As expected, the coefficient estimate from the regression is numerically identical to the difference in sample means. The standard errors are not exactly the same because the simple regression uses the usual homoskedastic OLS formula, while the earlier calculation used the separate-variance Bernoulli expression. Even so, the two approaches produce nearly identical inference in this balanced experiment.

This equivalence matters because regression scales naturally. Once the A/B test is written in regression form, it becomes easy to add controls, interactions, fixed effects, or multiple treatment arms without changing the underlying logic.

The Problem with Peeking

The last issue is operational rather than mathematical. Imagine an impatient manager who wants to check results after every 100 visitors per group and stop the experiment the first time the p-value falls below 0.05. That sounds efficient, but under classical frequentist inference it quietly changes the error rate.

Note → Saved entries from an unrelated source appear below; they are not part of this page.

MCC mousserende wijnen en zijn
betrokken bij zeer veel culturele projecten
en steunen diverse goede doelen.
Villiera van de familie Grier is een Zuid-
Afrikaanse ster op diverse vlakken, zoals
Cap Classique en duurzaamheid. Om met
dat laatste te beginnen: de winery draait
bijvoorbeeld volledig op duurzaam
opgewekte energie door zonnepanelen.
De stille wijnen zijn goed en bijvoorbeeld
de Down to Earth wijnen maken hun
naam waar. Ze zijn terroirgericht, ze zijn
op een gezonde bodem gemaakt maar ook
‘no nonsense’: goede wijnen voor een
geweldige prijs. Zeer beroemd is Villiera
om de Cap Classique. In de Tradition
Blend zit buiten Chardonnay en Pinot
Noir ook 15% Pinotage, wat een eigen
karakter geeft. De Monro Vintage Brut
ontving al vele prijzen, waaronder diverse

A single pre-registered hypothesis test at the 5% level has a 5% false positive rate under the null. But if I test the same experiment repeatedly as the data accumulate, every interim look is another chance to get lucky noise. The overall probability of at least one false rejection can rise far above 5%.

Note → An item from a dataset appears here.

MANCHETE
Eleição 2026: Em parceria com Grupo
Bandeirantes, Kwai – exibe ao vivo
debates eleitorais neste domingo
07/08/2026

To demonstrate that, I simulate a world where there is no treatment effect at all: \(\pi_A = \pi_B = 0.20\). For each experiment, I run the z-test after 100, 200, 300, …, 1,000 visitors per group and record whether any of those 10 peeks is significant. I then repeat that whole process 10,000 times.

Show peeking simulation code

peek_once <- function(n_total = 1000, p = 0.20, alpha = 0.05, step = 100) {
  a <- rbinom(n_total, 1, p)
  b <- rbinom(n_total, 1, p)
  checkpoints <- seq(step, n_total, by = step)

  p_values <- vapply(
    checkpoints,
    function(n) {
      p_a <- mean(a[1:n])
      p_b <- mean(b[1:n])
      theta_n <- p_a - p_b
      se_n <- sqrt(p_a * (1 - p_a) / n + p_b * (1 - p_b) / n)

      if (se_n == 0) {
        return(1)
      }

      z_n <- theta_n / se_n
      2 * pnorm(abs(z_n), lower.tail = FALSE)
    },
    numeric(1)
  )

  any(p_values < alpha)
}

set.seed(497)
peek_results <- replicate(10000, peek_once())
false_positive_rate <- mean(peek_results)

In this simulation, the empirical false positive rate rises to 19.7%, far above the nominal 5% rate of a single planned test. That is the practical problem with peeking: even when there is no real difference between the CTAs, repeated looks at the data make it much easier to convince yourself that you have found a winner.

For real A/B testing, the lesson is simple. If I want valid classical inference, I should commit in advance to a sample size or use a formal sequential-testing framework designed for interim looks. Otherwise, the p-values stop meaning what I think they mean.

Conclusion

This simple CTA experiment shows how a familiar product question maps directly onto the main tools of classical frequentist statistics. The difference in sign-up rates gives a natural estimator, the Law of Large Numbers explains why it stabilizes, the bootstrap and analytical formulas quantify uncertainty, the Central Limit Theorem supports large-sample inference, and regression provides an equivalent and more flexible way to estimate the same effect.

Just as importantly, the peeking example shows that good statistical practice is not only about formulas. Experimental design decisions shape what our p-values and confidence intervals actually mean. In that sense, A/B testing is not just a technical exercise in comparing two buttons or two phrases. It is a disciplined way of learning from data while being honest about uncertainty.